Ten fetters: the middle four

Following on from the previous post, this is about looking at sense desire, ill will, desire for physical being and desire for non-physical being, the 4th, 5th, 6th and 7th fetters.

It might seem that freedom from the first three, from belief in a separate self, getting past where sceptical doubt can hold us back and where we’re attached to the outer forms of practice, should free us from just about everything. But even when we see this much, even when we gain the peace that comes with this, and develop greater presence in the moment, we still have decades of conditioning that have created our patterns of behaviour, tendencies and everything that makes up the personality.

It’s not that these are fixed, they change all of the time and with seeing more clearly how it is i.e. no ‘self’, there can be some deep changes that take place as things that are seen through drop away. But not everything drops away, at least not at first.

This takes us to the middle four fetters. It’s important to note that the fetters, like the khandas, the factors of awakening and other aspects of Buddhism are ways to support looking or reflecting. It’s not about saying, ‘this is how it is’, it’s more like saying, ‘try looking at it this way’, really just to change our perspective and provide a different lens or filter through which we can regard this human experience. So if it’s useful we’re free to make use of it, if not we set it to one side.

Seeing that anger and irritation can still arise, and seeing that sense desires are still present, even though we may not make a problem out of these, we may wish to see these aspects of our experience more clearly, and so take the time to look.
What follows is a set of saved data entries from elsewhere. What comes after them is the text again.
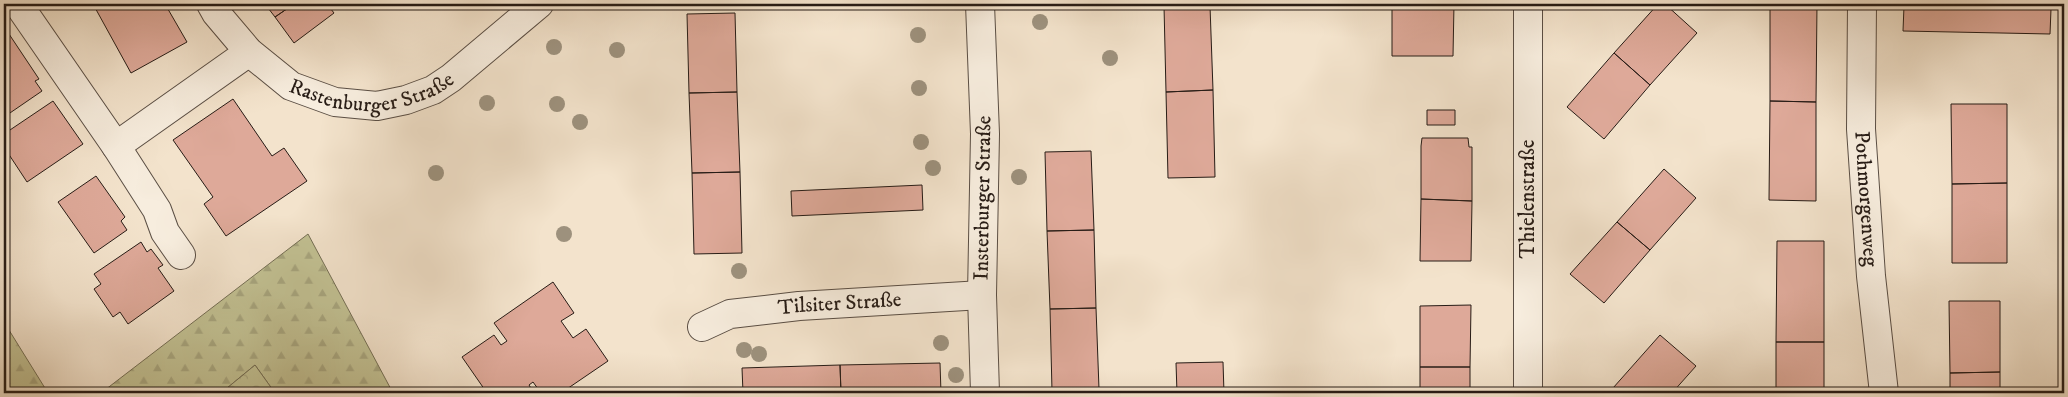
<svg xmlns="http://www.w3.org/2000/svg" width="2068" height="397" font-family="'IM FELL DW Pica',serif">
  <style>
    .forest { fill: url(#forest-firs); stroke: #746e54 }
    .park { fill: url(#park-crowns); stroke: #746e54 }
    .building { fill: #dea999; stroke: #271c16 }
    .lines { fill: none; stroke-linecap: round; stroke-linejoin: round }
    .minor-casing { stroke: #5a4e44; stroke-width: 30 }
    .minor { stroke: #f7edde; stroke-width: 28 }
    .tree { fill: #9d917d }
    .labels { text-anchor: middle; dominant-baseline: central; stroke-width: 4; stroke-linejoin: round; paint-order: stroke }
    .street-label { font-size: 21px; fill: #271c16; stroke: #f7edde }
  </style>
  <defs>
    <pattern id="forest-firs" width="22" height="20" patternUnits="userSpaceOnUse" patternTransform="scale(1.25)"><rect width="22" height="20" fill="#c2c193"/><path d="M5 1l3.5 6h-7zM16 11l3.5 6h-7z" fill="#a7a57e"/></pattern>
    <pattern id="park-crowns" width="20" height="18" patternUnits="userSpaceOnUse" patternTransform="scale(1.25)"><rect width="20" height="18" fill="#c2c193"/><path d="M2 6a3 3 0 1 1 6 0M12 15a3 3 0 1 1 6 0" fill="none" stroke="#a7a57e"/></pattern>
  </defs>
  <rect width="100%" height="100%" fill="#f3e3cc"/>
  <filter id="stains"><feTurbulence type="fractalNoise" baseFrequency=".004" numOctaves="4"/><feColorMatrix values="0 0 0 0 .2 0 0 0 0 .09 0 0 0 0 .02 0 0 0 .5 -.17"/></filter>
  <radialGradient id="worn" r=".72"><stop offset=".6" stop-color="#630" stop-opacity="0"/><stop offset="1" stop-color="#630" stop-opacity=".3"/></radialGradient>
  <path class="forest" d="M 308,234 L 393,393 L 275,393 L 255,365 L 221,393 L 101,393 Z
    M 4,322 L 48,393 L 4,393 Z"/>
  <path class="park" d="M 255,365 L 275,393 L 221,393 Z"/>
  <path class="building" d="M 93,4 L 165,4 L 187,42 L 131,73 Z
    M 265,4 L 294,4 L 275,17 Z
    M 294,4 L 327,4 L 334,13 L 294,43 L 275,17 Z
    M 1163,4 L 1210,4 L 1210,6 L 1164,6 Z
    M 1392,4 L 1454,4 L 1453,56 L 1392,56 Z
    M 1658,4 L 1665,4 L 1697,33 L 1650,85 L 1614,53 Z
    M 1770,4 L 1817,4 L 1816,102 L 1770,101 Z
    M 1164,6 L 1210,6 L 1213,90 L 1166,92 Z
    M 1904,6 L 2051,9 L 2050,34 L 1903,31 Z
    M 735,13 L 737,92 L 689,93 L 687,14 Z
    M 9,34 L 39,79 L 35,81 L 42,91 L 7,115 L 4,111 L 4,38 Z
    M 1614,53 L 1650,85 L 1604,139 L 1567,107 Z
    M 1213,90 L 1215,177 L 1168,178 L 1166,92 Z
    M 737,92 L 740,172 L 692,173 L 689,93 Z
    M 233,99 L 272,156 L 284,148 L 307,181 L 226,236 L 204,204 L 213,197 L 173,140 Z
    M 53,101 L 83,144 L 27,182 L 4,147 L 4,134 Z
    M 1770,101 L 1816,102 L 1816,201 L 1769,200 Z
    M 1951,104 L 2007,104 L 2007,183 L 1952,184 Z
    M 1427,110 L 1455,110 L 1455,125 L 1427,125 Z
    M 1422,138 L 1468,138 L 1469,147 L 1472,147 L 1472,201 L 1421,199 L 1421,146 Z
    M 1091,151 L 1094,230 L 1047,231 L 1045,152 Z
    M 1664,169 L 1696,198 L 1650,250 L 1617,222 Z
    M 740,172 L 742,253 L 694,254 L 692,173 Z
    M 96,176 L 125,217 L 121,221 L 127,230 L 94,253 L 58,202 Z
    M 2007,183 L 2007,263 L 1952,263 L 1952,184 Z
    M 922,185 L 923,210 L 792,216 L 791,191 Z
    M 1421,199 L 1472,201 L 1471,261 L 1420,261 Z
    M 1617,222 L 1650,250 L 1604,303 L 1570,274 Z
    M 1094,230 L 1096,308 L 1050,309 L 1047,231 Z
    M 1777,241 L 1824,241 L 1824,342 L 1776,342 Z
    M 141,242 L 147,252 L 151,249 L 163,265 L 158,268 L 174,291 L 128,324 L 120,312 L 113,317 L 94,289 L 101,284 L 94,274 Z
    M 553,282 L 574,313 L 561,321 L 573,338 L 586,329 L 608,361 L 561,393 L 541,393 L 533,382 L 529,385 L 534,393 L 487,393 L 462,357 L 494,335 L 501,345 L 507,341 L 494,323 Z
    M 1949,301 L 2000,301 L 2000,372 L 1950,373 Z
    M 1471,305 L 1470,367 L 1420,367 L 1420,306 Z
    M 1096,308 L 1099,389 L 1052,391 L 1050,309 Z
    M 1660,335 L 1696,366 L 1672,393 L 1619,393 L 1613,388 Z
    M 1776,342 L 1824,342 L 1824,393 L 1776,393 Z
    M 1223,362 L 1224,393 L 1177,393 L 1176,363 Z
    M 940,363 L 941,393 L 841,393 L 840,365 Z
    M 840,365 L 841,393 L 743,393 L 742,368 Z
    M 1420,367 L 1470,367 L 1470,393 L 1420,393 Z
    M 2000,372 L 2000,393 L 1950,393 L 1950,373 Z"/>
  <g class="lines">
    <defs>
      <g id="minor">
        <path d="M 18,4 L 116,146 L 157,210 L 165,232 L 181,255"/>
        <path id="s1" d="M 211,4 L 216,13 L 249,52 L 291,86 L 335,102 L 377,106 L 406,100 L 433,90 L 451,78 L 539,4"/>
        <path d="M 980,4 L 985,134 L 982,295 L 985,393"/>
        <path id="s2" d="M 1862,4 L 1861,129 L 1871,276 L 1884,393"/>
        <path d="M 116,146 L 249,52"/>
        <path id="s3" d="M 702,327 L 730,314 L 799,306 L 982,295"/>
        <path d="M 1528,393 L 1528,4"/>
      </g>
    </defs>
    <use href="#minor" class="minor-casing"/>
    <use href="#minor" class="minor"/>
  </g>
  <g class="tree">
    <circle cx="1040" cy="22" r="8"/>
    <circle cx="918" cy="35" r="8"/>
    <circle cx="554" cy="47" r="8"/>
    <circle cx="617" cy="50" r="8"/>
    <circle cx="1110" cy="58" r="8"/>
    <circle cx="919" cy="88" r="8"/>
    <circle cx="487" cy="103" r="8"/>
    <circle cx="557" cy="104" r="8"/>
    <circle cx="580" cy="122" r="8"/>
    <circle cx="921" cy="142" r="8"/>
    <circle cx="933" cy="168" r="8"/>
    <circle cx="436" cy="173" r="8"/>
    <circle cx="1019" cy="177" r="8"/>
    <circle cx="564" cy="234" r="8"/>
    <circle cx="739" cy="271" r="8"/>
    <circle cx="941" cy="343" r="8"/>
    <circle cx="744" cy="350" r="8"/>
    <circle cx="759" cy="354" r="8"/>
    <circle cx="956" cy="375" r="8"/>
  </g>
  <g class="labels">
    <g class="street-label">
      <text stroke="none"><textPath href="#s1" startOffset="200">Rastenburger Straße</textPath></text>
      <text transform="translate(983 198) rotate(-89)">Insterburger Straße</text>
      <text transform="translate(1528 199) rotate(-90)">Thielenstraße</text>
      <text stroke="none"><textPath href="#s2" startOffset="195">Pothmorgenweg</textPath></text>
      <text stroke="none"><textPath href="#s3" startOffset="141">Tilsiter Straße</textPath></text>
    </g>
  </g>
  <rect width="2068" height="397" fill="none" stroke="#f3e3cc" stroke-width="20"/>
  <rect x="5" y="5" width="2058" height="387" fill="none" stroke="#271c16" stroke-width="2.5"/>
  <rect x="10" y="10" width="2048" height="377" fill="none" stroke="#271c16"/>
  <rect width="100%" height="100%" filter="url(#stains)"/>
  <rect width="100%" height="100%" fill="url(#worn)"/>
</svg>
Desire is an interesting one to take first. Did you ever get the feeling that you want something but you don’t know what you want? This gives a clue; a lead to follow. When we look closely we might see that before desire manifests as any one particular thing, there is underneath it a dissatisfaction with the way things are. There is something in the moment which is perceived to be incomplete, not quite right or in need of changing, for desire to arise. This may be more or less driven by such things as habits or by physical appetites: those hardwired aspects of being that include the need for comfort, hunger, thirst or sexual desire – none of which are of themselves personal in nature.

But whether personal or not, at their heart, all desire arises from dissatisfaction with the way it is. When we see this then we have created a little space around this sensation and can look more closely. And there, underneath, right at the heart of all dissatisfaction is the energy of the desire for being.

The desire for being rather than not-being, is in itself a resistance to what is insomuch as it is a gathering together of energy that would otherwise exist in a homogeneous state. It is therefore a sankhara or temporary arising, but temporary in this case does not mean brief. For this energy or desire is at the core of what binds us to physical being and leads through it’s manifold unfolding to rebirth after rebirth.

Behind this vibrant energy of the desire for being lies its less substantial but none the less present shadow, the desire for non-physical being, i.e. the desire for mind to be present.

The fetter of sense desire grows from the root of desire for being and the same can be said for ill will. If we regard the desire for being – being at all –  as fertile soil, within this the desire for physical being can take root. From this root grow desires related to many aspects of being that may be considered together as desire for wanting this present experience to be in accordance with sustaining being.

This brings in the desire to control, the desire to have what we like, avoid what we don’t like, and resistance to that which arises which does not accord with these desires, which may manifest as anything from boredom, to irritation, grumpiness, anger or rage, depending on the level of energy fuelling it.

So then even without self-view, without the desire for becoming, as long as the desire ‘to be’ is in place there is still the potential for sense desire to arise, and conversely for ill will to arise.

The first stage in working with these fetters is about our approach. From an impersonal perspective what we’re dealing with is the arising and moving of energy, energy that’s here, energy that’s part of this present moment experience. If we create aversion around this we add more energy, effectively we add fuel to the flames. If we develop an open and welcoming approach then there is no resistance, we’re simply seeing and letting be what is, and this opens the door to both freeing us from identification with what arises, and also allows us to look more deeply – not to fix, not to change, but simply to see.

This form of engaged looking is not about approving of the content of the thought or feeling that arises, but simply recognising that a process is taking place. It’s a normal and natural process and we don’t need to resist it any more than we need to identify with and enact it.

Going back to root, to the desire for being, the challenge here is to realise freedom from this desire without wishing for it’s opposite. It’s not about relishing non-being. It’s about seeing that this energy is present, that it’s part of this experience, this beingness in the moment. Like a candle flame it presents no harm in itself but can be the cause of great harm if handled unskillfully. Yet like all flames it is destined to burn and then burn out.

The fuel which it burns is clinging or attachment, which is born of identification, and arises through the other previous fetters. Seeing through these, releasing these attachments is to gradually purify and remove the fuel from the flame. As with all such aspects of looking, it isn’t about a quick fix or finding a shortcut. But really this is a natural process: awareness is present, looking happens anyway, and when mindfully directed enables us to see how it is with clarity. How it is, is how it is; it is this way; this is Dhamma.